───── Input records
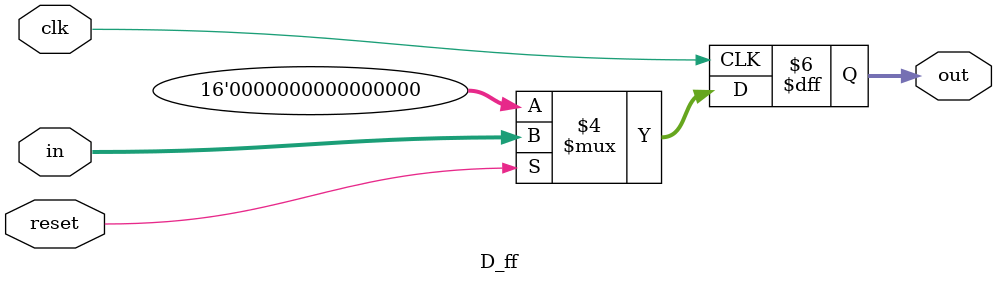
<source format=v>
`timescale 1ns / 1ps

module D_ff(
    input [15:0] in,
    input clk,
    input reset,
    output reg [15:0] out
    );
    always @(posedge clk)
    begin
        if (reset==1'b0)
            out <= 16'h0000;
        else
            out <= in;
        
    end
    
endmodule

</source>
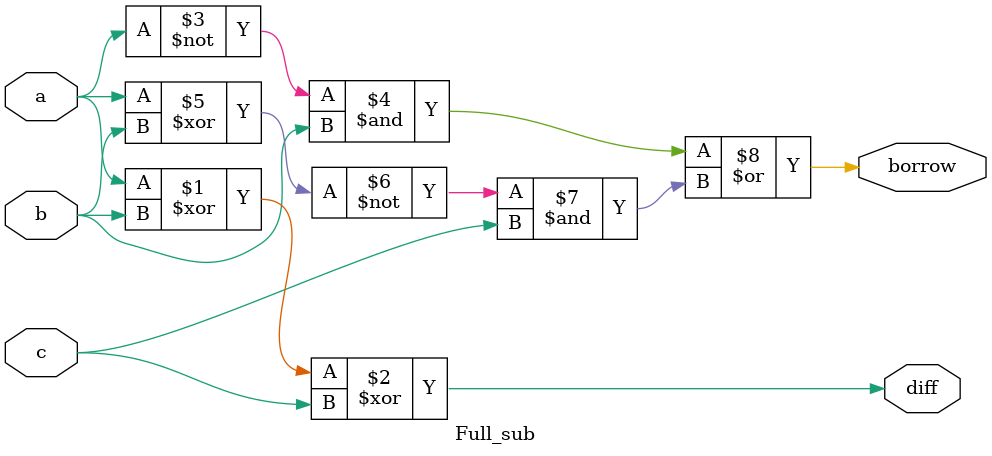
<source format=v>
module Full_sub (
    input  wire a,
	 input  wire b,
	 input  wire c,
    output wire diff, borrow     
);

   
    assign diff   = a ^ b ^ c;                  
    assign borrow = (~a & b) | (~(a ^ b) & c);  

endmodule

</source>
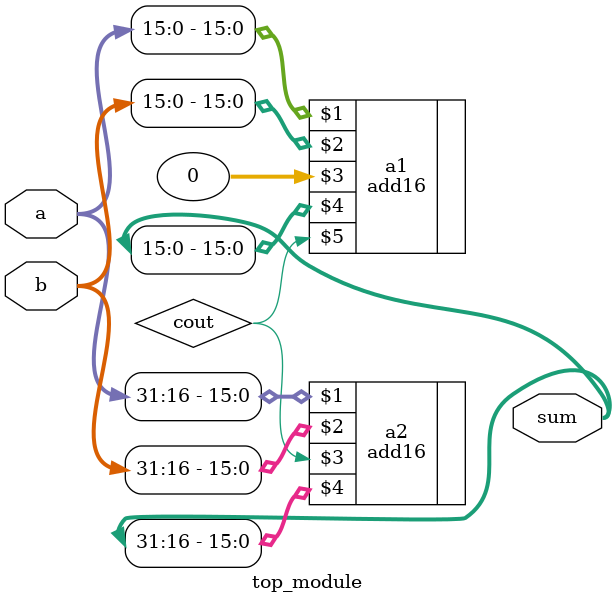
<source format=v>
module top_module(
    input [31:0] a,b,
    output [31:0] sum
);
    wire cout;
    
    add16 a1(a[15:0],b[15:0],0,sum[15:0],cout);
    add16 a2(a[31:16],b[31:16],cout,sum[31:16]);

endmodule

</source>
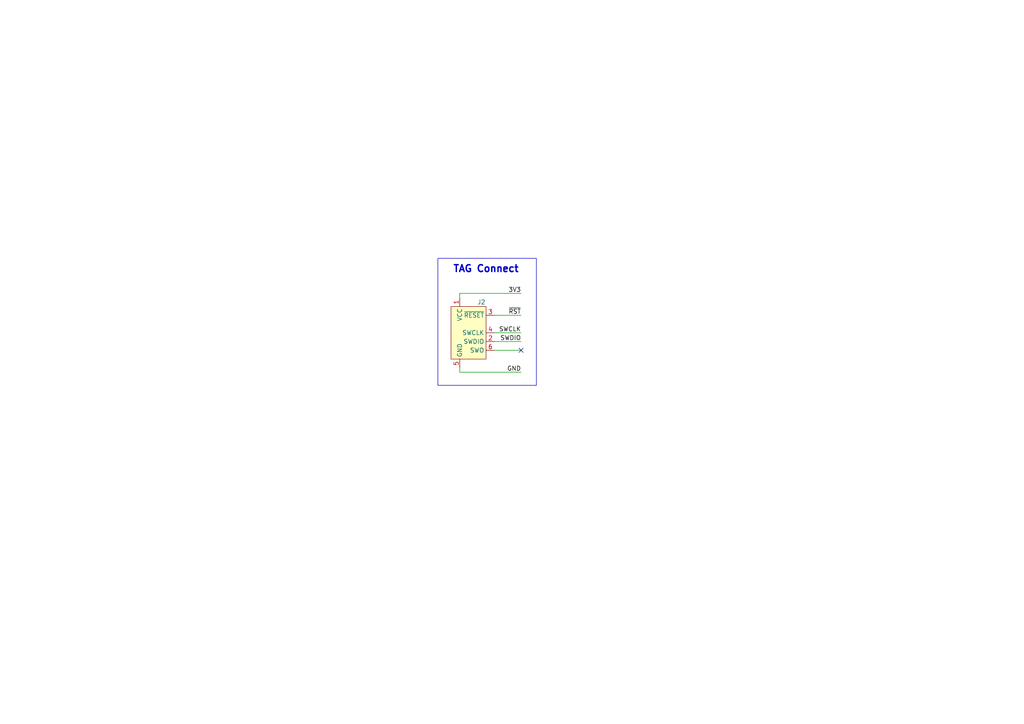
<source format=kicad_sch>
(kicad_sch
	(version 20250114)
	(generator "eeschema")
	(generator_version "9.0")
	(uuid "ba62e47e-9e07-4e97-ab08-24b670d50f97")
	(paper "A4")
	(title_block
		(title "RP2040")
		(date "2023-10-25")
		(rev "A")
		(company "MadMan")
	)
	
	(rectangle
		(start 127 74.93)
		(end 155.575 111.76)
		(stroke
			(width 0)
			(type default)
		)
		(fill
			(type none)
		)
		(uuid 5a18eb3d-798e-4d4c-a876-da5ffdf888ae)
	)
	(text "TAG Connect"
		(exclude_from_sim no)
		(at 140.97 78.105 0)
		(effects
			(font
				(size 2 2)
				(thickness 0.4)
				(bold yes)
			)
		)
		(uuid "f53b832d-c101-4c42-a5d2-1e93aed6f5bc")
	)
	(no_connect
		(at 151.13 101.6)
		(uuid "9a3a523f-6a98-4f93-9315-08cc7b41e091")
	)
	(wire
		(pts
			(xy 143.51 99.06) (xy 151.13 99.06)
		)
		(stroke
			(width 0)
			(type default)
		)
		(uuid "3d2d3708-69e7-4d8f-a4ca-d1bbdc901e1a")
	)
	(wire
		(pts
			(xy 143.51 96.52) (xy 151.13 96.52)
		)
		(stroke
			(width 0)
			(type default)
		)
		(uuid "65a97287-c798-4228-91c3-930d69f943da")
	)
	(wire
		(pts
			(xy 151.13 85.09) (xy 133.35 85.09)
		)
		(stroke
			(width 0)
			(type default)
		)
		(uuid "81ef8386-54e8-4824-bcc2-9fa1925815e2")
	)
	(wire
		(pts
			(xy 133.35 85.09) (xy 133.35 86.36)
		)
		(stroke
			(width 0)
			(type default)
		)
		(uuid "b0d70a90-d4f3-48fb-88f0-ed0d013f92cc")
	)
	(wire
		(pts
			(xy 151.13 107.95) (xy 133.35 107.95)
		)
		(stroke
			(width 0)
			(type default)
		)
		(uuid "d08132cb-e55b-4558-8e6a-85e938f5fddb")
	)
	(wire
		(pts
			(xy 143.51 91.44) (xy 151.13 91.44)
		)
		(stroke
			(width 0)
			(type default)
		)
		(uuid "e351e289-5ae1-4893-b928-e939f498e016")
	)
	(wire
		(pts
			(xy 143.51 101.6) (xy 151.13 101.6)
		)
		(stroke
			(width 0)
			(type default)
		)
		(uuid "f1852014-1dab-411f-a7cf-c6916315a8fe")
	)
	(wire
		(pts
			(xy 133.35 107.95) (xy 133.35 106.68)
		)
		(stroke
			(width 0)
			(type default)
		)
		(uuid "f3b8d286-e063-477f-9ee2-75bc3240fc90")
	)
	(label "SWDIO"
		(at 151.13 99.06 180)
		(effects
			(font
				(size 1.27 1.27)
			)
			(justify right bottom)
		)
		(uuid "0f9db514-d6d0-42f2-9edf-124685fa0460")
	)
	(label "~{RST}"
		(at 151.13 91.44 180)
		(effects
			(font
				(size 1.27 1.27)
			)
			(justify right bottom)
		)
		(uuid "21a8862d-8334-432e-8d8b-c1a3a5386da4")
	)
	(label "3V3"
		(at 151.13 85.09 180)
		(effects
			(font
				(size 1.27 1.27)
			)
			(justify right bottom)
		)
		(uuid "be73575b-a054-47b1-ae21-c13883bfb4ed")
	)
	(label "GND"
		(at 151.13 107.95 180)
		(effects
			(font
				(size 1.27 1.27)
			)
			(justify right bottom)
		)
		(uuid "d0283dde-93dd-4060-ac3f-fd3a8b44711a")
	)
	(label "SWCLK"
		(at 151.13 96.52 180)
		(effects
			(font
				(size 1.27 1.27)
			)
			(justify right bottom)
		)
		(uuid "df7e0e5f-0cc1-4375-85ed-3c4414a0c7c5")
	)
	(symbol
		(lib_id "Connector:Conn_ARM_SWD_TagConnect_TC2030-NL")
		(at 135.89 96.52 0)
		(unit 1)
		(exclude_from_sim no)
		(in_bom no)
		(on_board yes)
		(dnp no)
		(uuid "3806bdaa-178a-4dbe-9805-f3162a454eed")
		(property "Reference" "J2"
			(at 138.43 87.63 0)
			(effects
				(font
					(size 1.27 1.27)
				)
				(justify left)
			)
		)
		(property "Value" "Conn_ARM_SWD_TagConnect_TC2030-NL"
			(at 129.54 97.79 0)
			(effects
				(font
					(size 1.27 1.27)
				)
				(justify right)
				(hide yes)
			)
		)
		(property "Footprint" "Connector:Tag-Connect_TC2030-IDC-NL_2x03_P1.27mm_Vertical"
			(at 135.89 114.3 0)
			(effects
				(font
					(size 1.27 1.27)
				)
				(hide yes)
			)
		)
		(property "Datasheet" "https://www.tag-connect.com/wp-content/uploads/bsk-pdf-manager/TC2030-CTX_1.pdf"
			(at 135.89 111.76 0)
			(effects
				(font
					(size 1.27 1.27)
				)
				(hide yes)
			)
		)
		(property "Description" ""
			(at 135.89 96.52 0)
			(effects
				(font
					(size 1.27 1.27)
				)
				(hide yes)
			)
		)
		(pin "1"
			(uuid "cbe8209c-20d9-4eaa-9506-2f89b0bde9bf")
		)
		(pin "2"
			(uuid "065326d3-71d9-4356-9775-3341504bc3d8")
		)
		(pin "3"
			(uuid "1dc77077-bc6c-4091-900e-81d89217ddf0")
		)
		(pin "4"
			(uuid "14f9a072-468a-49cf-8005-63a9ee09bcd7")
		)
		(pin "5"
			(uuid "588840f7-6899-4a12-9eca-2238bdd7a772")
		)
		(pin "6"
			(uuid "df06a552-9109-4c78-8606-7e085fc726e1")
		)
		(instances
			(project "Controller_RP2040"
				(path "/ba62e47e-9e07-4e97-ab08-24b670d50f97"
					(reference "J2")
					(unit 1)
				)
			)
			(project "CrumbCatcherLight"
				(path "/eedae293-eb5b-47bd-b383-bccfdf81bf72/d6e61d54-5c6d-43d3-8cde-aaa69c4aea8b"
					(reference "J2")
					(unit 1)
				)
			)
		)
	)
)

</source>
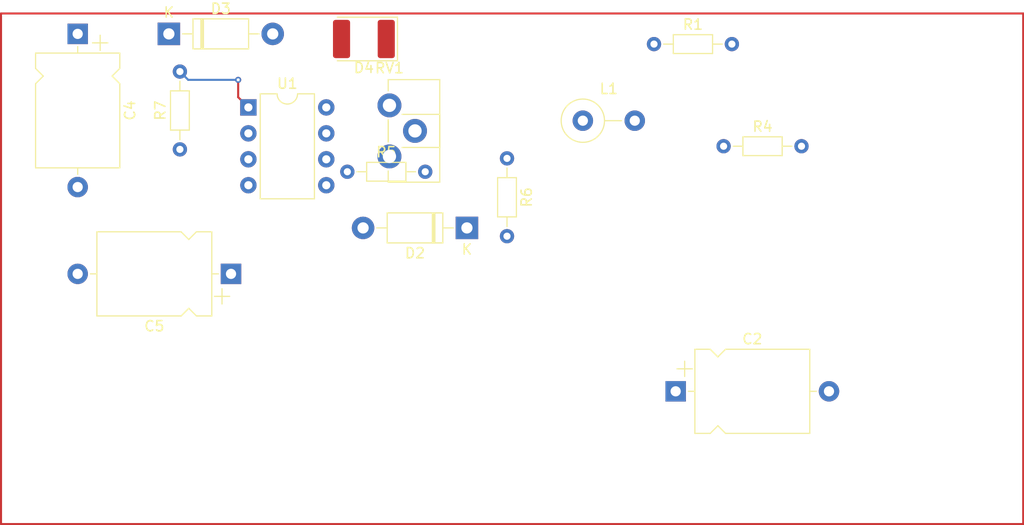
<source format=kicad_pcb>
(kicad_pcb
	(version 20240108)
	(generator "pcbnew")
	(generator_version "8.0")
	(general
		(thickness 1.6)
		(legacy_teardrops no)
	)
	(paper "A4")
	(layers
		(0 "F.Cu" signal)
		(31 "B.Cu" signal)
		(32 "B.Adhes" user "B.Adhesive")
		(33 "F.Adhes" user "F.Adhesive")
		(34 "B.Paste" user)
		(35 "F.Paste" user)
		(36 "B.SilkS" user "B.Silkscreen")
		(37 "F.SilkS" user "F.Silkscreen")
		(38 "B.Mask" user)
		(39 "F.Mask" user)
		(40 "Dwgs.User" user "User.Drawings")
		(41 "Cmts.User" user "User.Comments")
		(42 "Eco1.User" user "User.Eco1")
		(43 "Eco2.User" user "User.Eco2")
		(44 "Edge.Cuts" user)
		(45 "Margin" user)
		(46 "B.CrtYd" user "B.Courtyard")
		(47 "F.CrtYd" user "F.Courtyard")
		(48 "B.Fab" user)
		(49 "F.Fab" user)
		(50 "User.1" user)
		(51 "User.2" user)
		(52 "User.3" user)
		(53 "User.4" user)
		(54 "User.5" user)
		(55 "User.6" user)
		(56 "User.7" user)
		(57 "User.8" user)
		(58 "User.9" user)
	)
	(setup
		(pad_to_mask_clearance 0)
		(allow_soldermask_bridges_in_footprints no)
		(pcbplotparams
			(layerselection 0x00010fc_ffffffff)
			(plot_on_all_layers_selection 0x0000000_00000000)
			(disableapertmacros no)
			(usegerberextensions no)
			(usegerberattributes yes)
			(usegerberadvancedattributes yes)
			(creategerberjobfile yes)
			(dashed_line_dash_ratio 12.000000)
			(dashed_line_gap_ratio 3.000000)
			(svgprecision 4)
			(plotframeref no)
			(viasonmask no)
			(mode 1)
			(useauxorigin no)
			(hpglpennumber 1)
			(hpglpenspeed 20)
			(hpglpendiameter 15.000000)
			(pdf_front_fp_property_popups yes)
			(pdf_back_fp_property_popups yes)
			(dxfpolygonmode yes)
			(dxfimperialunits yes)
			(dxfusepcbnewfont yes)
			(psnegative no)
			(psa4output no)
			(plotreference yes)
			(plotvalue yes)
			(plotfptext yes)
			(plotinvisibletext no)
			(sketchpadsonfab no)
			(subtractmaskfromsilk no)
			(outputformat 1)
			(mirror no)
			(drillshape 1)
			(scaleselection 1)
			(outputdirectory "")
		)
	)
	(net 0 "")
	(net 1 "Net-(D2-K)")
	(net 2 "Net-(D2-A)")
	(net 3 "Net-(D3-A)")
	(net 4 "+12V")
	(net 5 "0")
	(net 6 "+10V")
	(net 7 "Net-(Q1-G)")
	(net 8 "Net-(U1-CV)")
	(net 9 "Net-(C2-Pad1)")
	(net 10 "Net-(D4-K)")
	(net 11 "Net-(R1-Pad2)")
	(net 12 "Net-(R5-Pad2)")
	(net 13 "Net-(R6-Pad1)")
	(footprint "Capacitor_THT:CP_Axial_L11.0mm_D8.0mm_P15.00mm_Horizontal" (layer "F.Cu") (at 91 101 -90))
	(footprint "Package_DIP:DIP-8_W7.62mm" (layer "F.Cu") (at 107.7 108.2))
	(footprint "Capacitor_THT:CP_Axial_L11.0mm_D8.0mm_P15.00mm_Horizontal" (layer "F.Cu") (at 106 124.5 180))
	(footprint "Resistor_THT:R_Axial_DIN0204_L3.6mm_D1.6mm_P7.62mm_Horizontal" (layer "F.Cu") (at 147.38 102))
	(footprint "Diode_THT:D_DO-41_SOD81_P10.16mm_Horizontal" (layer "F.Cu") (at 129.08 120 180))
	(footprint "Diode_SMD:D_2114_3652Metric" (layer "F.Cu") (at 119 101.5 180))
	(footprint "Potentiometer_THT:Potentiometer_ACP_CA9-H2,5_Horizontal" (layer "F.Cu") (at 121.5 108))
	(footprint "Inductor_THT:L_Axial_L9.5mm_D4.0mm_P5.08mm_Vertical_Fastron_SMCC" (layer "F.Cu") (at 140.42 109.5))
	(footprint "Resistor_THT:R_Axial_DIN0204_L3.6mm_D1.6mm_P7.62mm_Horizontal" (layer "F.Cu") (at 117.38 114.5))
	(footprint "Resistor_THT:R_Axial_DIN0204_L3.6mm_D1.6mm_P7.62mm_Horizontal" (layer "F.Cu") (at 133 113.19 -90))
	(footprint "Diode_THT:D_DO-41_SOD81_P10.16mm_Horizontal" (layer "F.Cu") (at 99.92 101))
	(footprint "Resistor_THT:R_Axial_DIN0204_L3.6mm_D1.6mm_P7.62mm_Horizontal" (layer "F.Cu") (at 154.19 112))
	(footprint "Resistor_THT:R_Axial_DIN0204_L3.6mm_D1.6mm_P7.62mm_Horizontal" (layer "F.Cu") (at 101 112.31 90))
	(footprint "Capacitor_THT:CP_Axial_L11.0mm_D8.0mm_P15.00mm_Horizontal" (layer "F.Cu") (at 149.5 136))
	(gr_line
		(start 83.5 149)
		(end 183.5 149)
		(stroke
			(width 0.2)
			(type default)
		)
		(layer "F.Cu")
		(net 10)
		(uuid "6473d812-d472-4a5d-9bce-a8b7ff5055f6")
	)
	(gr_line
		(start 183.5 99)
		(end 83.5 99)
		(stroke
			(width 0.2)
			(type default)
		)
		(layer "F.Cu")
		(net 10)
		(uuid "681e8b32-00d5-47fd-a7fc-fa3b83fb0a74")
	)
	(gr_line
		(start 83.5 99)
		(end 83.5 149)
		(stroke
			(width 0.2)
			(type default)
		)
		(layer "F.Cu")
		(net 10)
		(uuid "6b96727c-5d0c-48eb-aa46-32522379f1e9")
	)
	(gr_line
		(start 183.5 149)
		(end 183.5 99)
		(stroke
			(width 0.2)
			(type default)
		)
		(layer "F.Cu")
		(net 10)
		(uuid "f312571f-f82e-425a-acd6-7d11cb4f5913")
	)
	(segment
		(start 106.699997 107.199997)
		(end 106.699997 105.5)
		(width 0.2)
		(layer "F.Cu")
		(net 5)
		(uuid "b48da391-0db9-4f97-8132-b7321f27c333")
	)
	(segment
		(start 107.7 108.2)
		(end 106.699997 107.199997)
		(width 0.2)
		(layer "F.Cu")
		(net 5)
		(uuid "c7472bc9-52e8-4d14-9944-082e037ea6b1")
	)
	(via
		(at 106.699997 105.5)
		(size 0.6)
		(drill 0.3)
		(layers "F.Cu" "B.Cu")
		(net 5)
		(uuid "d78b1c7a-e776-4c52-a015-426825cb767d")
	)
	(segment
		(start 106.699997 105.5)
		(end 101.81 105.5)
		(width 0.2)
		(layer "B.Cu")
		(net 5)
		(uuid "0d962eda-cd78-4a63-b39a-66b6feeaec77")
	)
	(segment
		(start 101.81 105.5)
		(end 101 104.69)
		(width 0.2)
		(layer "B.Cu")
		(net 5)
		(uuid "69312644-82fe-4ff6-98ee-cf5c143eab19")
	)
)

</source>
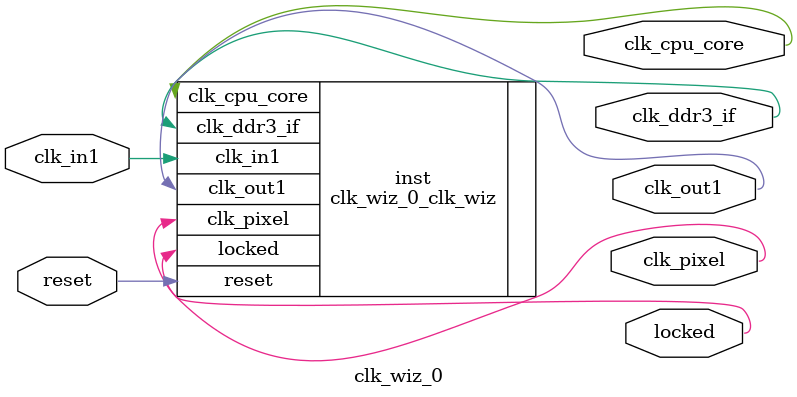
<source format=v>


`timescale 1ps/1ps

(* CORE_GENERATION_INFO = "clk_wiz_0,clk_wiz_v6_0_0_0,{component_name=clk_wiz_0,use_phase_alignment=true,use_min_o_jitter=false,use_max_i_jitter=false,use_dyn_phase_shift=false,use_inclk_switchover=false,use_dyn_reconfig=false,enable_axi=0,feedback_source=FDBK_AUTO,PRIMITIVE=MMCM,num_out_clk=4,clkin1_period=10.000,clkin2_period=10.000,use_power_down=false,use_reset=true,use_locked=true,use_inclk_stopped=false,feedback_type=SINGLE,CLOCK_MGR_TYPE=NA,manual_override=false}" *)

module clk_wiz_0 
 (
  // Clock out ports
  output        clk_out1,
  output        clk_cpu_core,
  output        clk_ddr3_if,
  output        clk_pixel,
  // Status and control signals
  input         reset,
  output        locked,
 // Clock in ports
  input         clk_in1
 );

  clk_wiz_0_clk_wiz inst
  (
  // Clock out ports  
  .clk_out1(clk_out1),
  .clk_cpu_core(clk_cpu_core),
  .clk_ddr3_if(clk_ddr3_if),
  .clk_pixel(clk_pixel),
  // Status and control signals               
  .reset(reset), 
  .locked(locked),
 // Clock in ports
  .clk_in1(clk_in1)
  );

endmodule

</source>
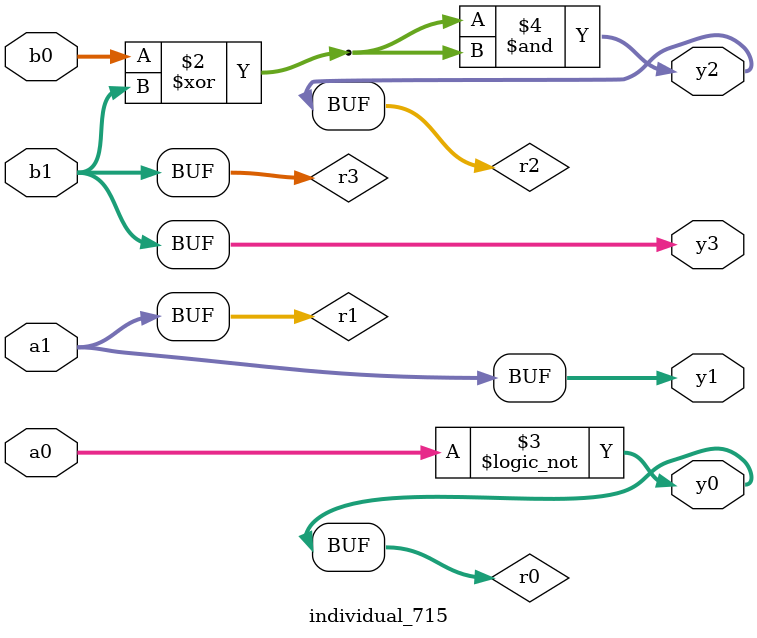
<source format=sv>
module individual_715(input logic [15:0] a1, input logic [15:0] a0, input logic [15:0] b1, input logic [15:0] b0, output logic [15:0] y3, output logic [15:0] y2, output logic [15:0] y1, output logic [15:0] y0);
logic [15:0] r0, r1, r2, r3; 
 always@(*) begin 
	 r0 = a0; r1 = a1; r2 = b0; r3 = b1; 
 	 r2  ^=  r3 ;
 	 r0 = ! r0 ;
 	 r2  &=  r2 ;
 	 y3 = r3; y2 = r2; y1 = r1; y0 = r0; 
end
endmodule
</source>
──────────
→ Directions for this task
Pull out the lines above in which the word "borrow" appears.

→ Exercise answer
    output wire diff, borrow     
    assign borrow = (~a & b) | (~(a ^ b) & c);  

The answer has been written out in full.